Das Ergebnis von Jutta’s Fotoshooting im Fotoatelier Hohenkammer:
Nadia, 57, Altenpflegerin, 1 Sohn
NADIA ENTSCHLOSS SICH ZUM SHOOTING, DA SIE VOR EINEM JAHR EINEN NEUEN LEBENSABSCHNITT BEGONNEN HAT UND SICH DAMIT SELBST EIN GESCHENK MACHEN WOLLTE.

Hier mehr Infos über Nadia (57, Altenpflegerin, getrennt lebend):
Nadia hat ihre Wurzeln in Brasilien und hat die letzten Jahre auf Mallorca gelebt. Sie ist nun vor einem Jahr wieder nach Deutschland gekommen und lebt jetzt noch getrennt von ihrem Mann, von dem sie sich bald scheiden lässt. Auch wenn sie mit diesem viel reisen konnte und finanziell nicht schlecht stand, konnte sie diesem Leben nichts abgewinnen.
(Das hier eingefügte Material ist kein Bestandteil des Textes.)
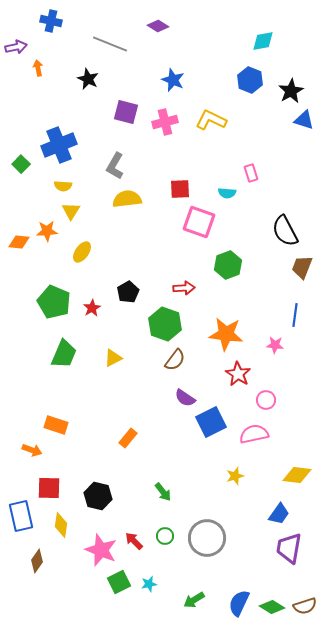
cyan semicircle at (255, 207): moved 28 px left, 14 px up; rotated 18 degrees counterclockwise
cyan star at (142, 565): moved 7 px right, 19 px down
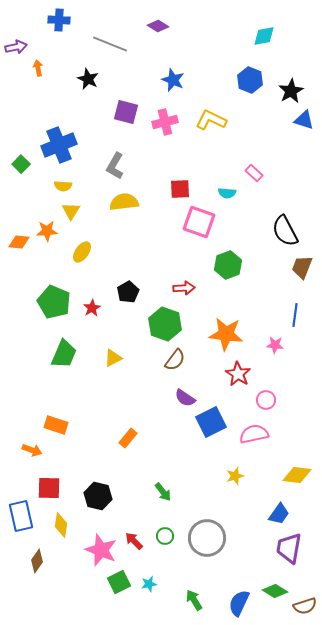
blue cross at (51, 21): moved 8 px right, 1 px up; rotated 10 degrees counterclockwise
cyan diamond at (263, 41): moved 1 px right, 5 px up
pink rectangle at (251, 173): moved 3 px right; rotated 30 degrees counterclockwise
yellow semicircle at (127, 199): moved 3 px left, 3 px down
green arrow at (194, 600): rotated 90 degrees clockwise
green diamond at (272, 607): moved 3 px right, 16 px up
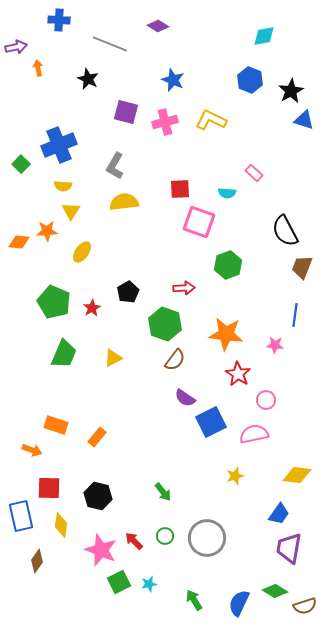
orange rectangle at (128, 438): moved 31 px left, 1 px up
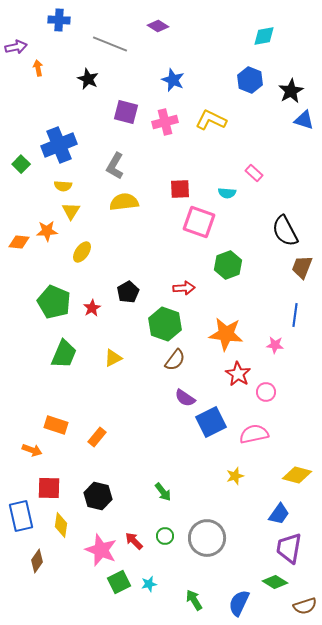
pink circle at (266, 400): moved 8 px up
yellow diamond at (297, 475): rotated 8 degrees clockwise
green diamond at (275, 591): moved 9 px up
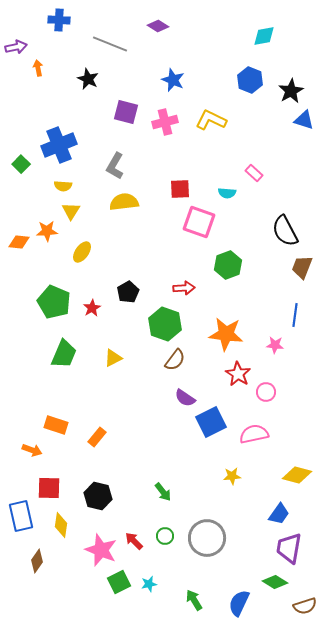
yellow star at (235, 476): moved 3 px left; rotated 12 degrees clockwise
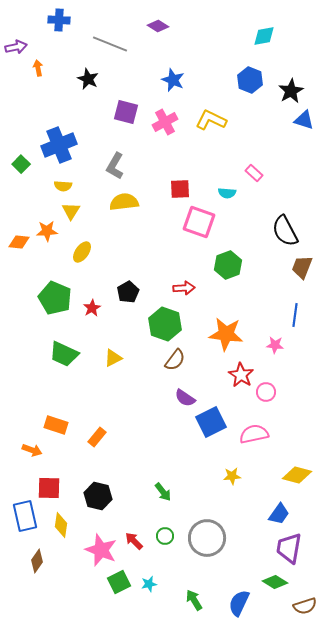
pink cross at (165, 122): rotated 15 degrees counterclockwise
green pentagon at (54, 302): moved 1 px right, 4 px up
green trapezoid at (64, 354): rotated 92 degrees clockwise
red star at (238, 374): moved 3 px right, 1 px down
blue rectangle at (21, 516): moved 4 px right
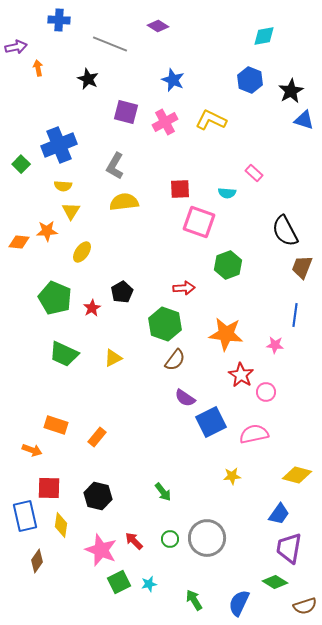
black pentagon at (128, 292): moved 6 px left
green circle at (165, 536): moved 5 px right, 3 px down
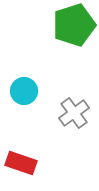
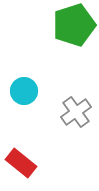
gray cross: moved 2 px right, 1 px up
red rectangle: rotated 20 degrees clockwise
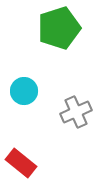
green pentagon: moved 15 px left, 3 px down
gray cross: rotated 12 degrees clockwise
Nun befindet sie sich in der Ausbildung zur Altenpflegerin – ein Beruf, der ihr unglaublich viel Spaß macht und ihr große Erfüllung bringt. Trotzdem, sagt sie, ist die Ausbildung sehr kräftezehrend, da sie ja auch nicht mehr die Jüngste sei.
“Was ist für dich Schönheit?”
“Es ist schwierig, das Wort ‘Schönheit’ so zu definieren… es kann alles sein. Ich denke, das sind Sachen, mit denen man sich identifiziert. Die findet man schön. Das ist ein Teil von uns. Was ich schön finde, musst du aber vielleicht nicht schön finden. In letzter Zeit hatte ich eher Gefühle, die sehr schön waren. Das ist eine tolle Frage…da habe ich mir eigentlich noch gar keine Gedanken gemacht, was ich schön finde. Es gibt schöne Objekte, Häuser… schöne Gegenden. Schöne Menschen sind ja immer im Angesicht des Betrachters. Aber es ist halt so – einer findet das schön, ein anderer findet das schön. Wenn jemand größer als 1,80m ist, das finde ich bei Männern schön.”
“Wir haben gerade schon darüber gesprochen, was du an dir selbst magst: deine Stärke und dass du es schaffst, immer wieder aufzustehen. Aber jetzt mal zum Äußeren – was magst du an deinem Äußeren besonders gern und was vielleicht auch nicht?”
“Mein Körper hat sich in den letzten drei Jahren sehr viel verändert. Meine Figur hat mir eigentlich nie gefallen – vom Gewicht her habe ich mir immer fünf Kilo weniger gewünscht, so wie wahrscheinlich jede Frau. Wir sind nie zufrieden mit uns… Im Grunde genommen ist es eine Dummheit, was wir mit uns selbst machen… Aber ich merke jetzt im Moment, wo ich zugelegt habe, das ist woanders. Das hat mit dem Alter und Hormonen zu tun. Und manchmal fühle ich mich dann nicht in meiner Haut.
In der Pflege ist es aber auch wirklich schwierig, weil wir so viele Süßigkeiten überall haben. Wir kriegen viel zu viel geschenkt von den Leuten – die beschenken uns mit Geld und Schokolade! Und das wird einfach nicht mehr so verarbeitet wie früher. Aber wirklich toll finde ich an mir nichts.”
“Gibt es etwas, was du heute an dir magst, womit du vor 20 oder 30 Jahren gehadert hast?”
“Nein, nein… ich glaube, ich bin immer die gleiche geblieben. Runter gefallen, wieder aufgestanden. Das ist mir öfter passiert. Aber ich war immer die gleiche. Der Kern ist immer da gewesen – und geblieben.”